Work task: Copy every line of the entries below without changing anything, and leave out the pictures.

---------- Information given

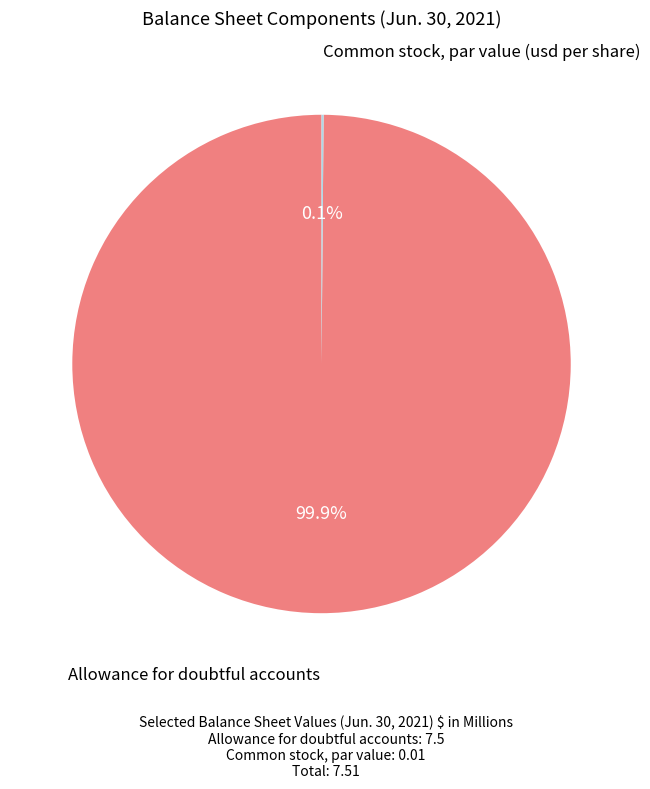

What is the largest slice in the pie chart?

Allowance for doubtful accounts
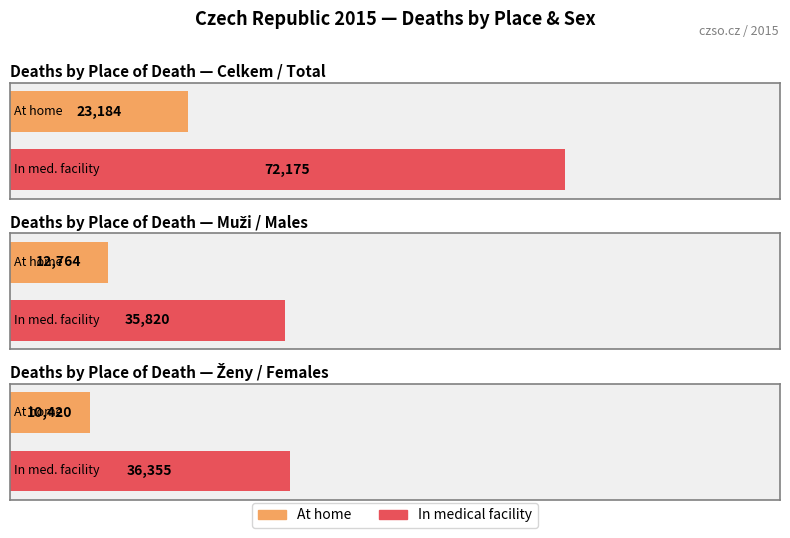

The value of doma / At home at Celkem / Total is 10024. True or false?

False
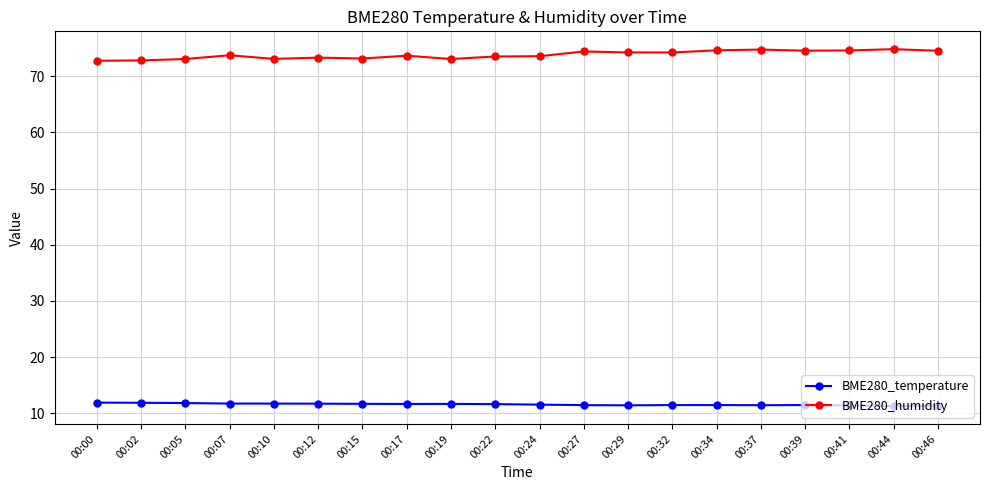

Which series has the largest total across all categories?

BME280_humidity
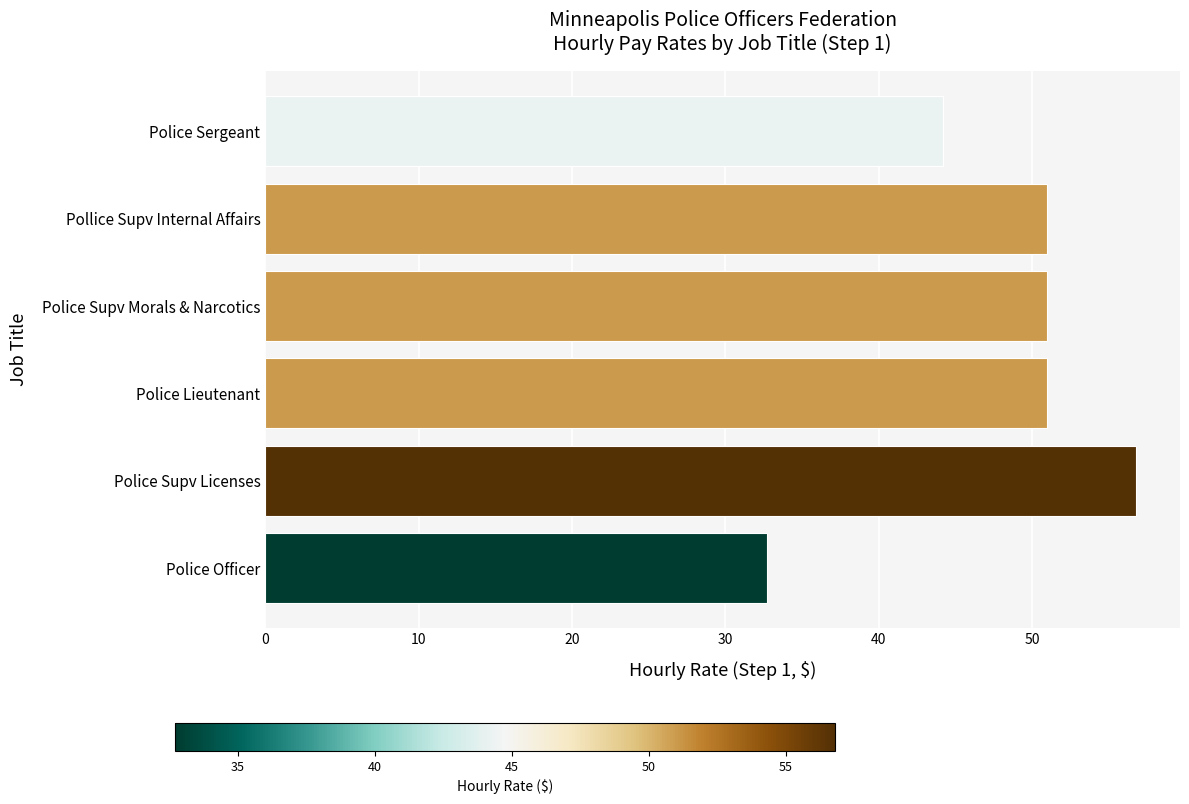

What is the value of the 5th bar from the top?

56.8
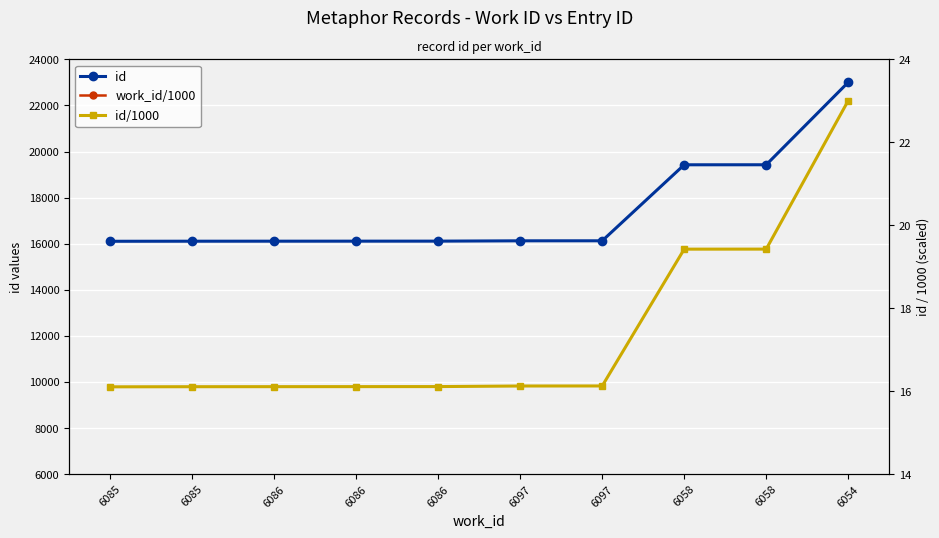

What is the label of the 2nd point from the left?

6085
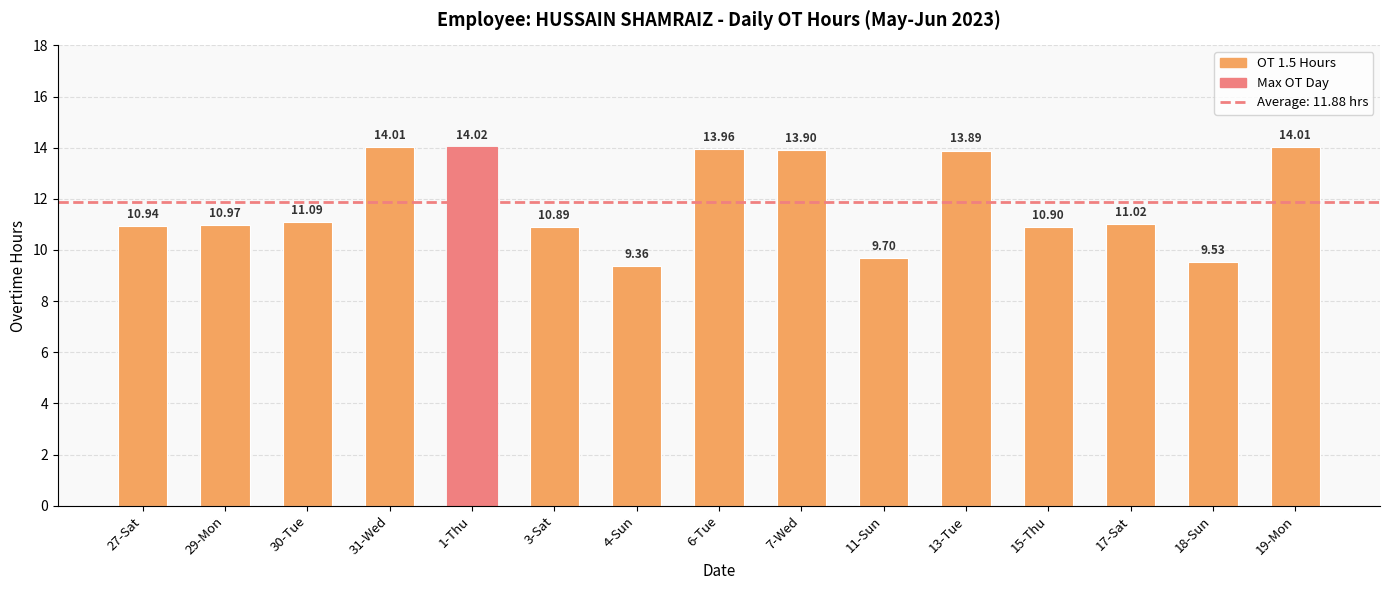

Reading left to right, extract all data points from this chart.

10.9	11.0	11.1	14.0	14.0	10.9	9.4	14.0	13.9	9.7	13.9	10.9	11.0	9.5	14.0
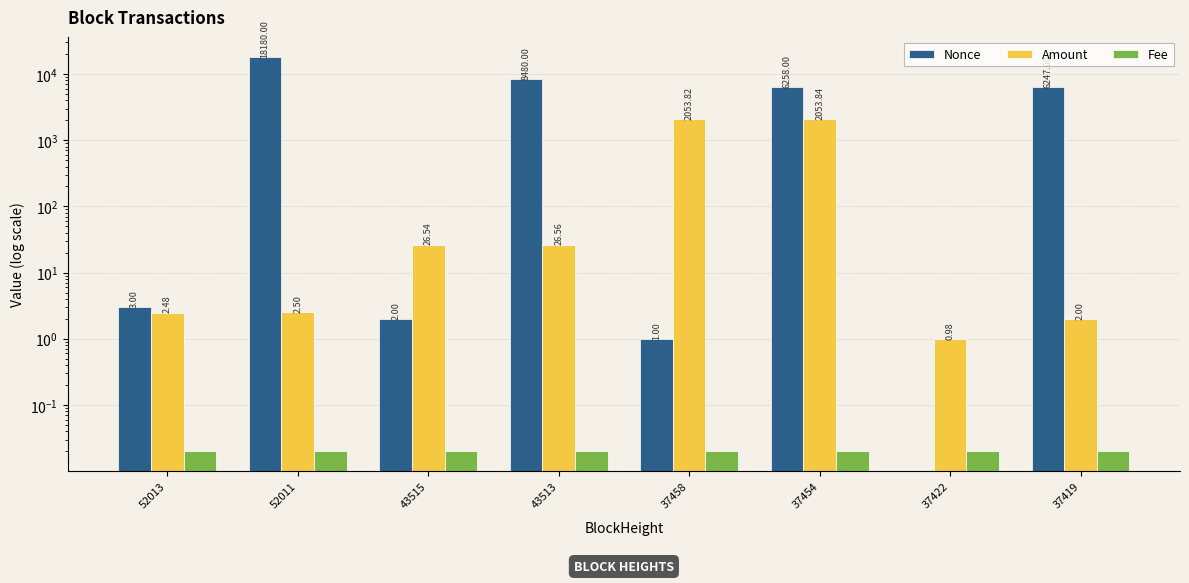

Reading left to right, list all the values displayed in this chart.

Nonce: 3.0	18180.0	2.0	8480.0	1.0	6258.0	0.0	6247.0
Amount: 2.5	2.5	26.5	26.6	2053.8	2053.8	1.0	2.0
Fee: 0.0	0.0	0.0	0.0	0.0	0.0	0.0	0.0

--------------------

Output for this exercise:
What is the largest slice in the pie chart?

Allowance for doubtful accounts

The value of doma / At home at Celkem / Total is 10024. True or false?

False

Which series has the largest total across all categories?

BME280_humidity

What is the value of the 5th bar from the top?

56.8

What is the label of the 2nd point from the left?

6085

Reading left to right, extract all data points from this chart.

10.9	11.0	11.1	14.0	14.0	10.9	9.4	14.0	13.9	9.7	13.9	10.9	11.0	9.5	14.0

Reading left to right, list all the values displayed in this chart.

Nonce: 3.0	18180.0	2.0	8480.0	1.0	6258.0	0.0	6247.0
Amount: 2.5	2.5	26.5	26.6	2053.8	2053.8	1.0	2.0
Fee: 0.0	0.0	0.0	0.0	0.0	0.0	0.0	0.0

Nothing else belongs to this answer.